— WHAT IS NEEDED —
Put every line of the data below into a Markdown table with the columns Row and Line, numbering the rows and skipping blank lines. Leave the pictures out.

Stored entries:
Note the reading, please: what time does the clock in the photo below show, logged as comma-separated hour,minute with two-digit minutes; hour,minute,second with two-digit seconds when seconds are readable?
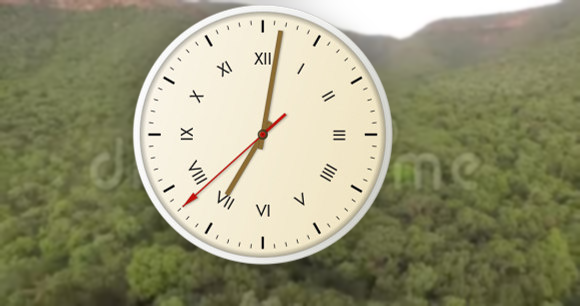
7,01,38
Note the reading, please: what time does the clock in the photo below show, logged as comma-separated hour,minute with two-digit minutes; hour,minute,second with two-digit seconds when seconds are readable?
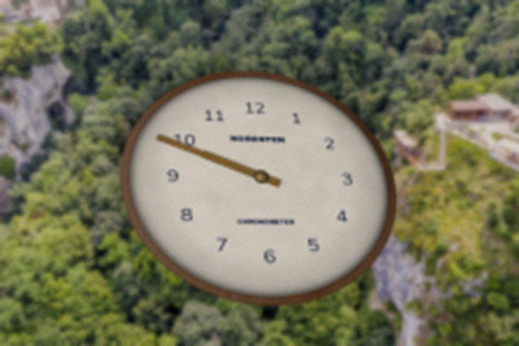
9,49
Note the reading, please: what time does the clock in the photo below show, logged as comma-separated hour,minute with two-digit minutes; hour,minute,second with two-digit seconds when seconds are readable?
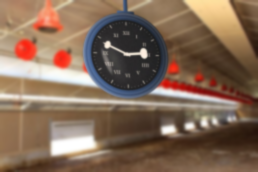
2,49
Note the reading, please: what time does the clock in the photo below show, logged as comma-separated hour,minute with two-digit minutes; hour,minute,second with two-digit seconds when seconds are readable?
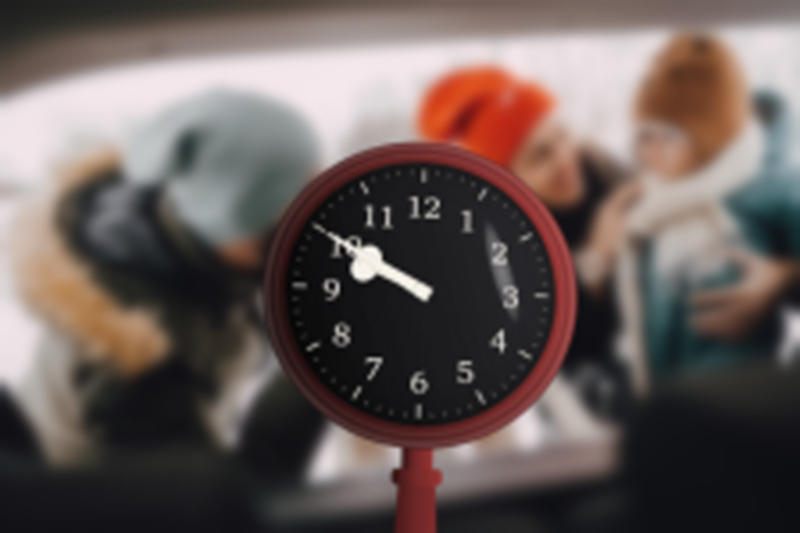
9,50
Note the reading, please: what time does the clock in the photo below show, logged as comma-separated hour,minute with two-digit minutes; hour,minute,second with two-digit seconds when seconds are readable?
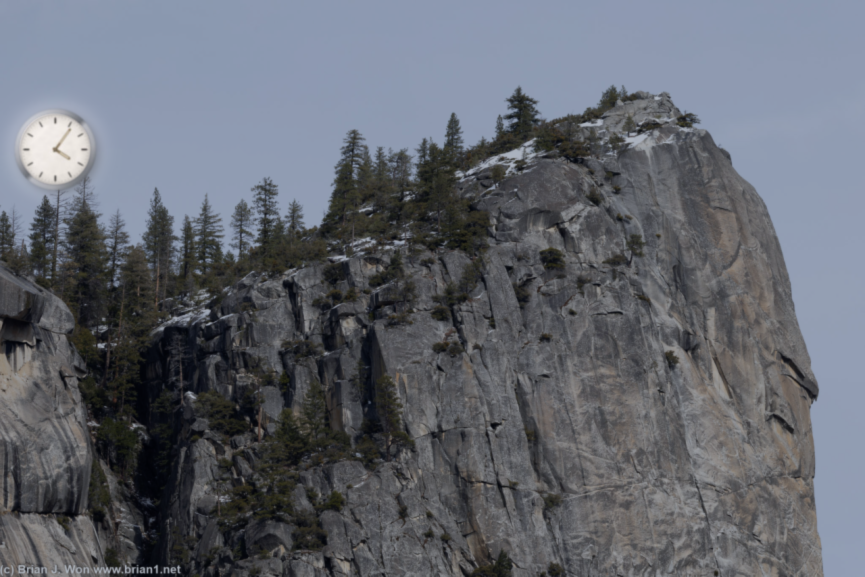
4,06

— ANSWER —
| Row | Line |
|---|---|
| 1 | Note the reading, please: what time does the clock in the photo below show, logged as comma-separated hour,minute with two-digit minutes; hour,minute,second with two-digit seconds when seconds are readable? |
| 2 | 7,01,38 |
| 3 | Note the reading, please: what time does the clock in the photo below show, logged as comma-separated hour,minute with two-digit minutes; hour,minute,second with two-digit seconds when seconds are readable? |
| 4 | 9,49 |
| 5 | Note the reading, please: what time does the clock in the photo below show, logged as comma-separated hour,minute with two-digit minutes; hour,minute,second with two-digit seconds when seconds are readable? |
| 6 | 2,49 |
| 7 | Note the reading, please: what time does the clock in the photo below show, logged as comma-separated hour,minute with two-digit minutes; hour,minute,second with two-digit seconds when seconds are readable? |
| 8 | 9,50 |
| 9 | Note the reading, please: what time does the clock in the photo below show, logged as comma-separated hour,minute with two-digit minutes; hour,minute,second with two-digit seconds when seconds are readable? |
| 10 | 4,06 |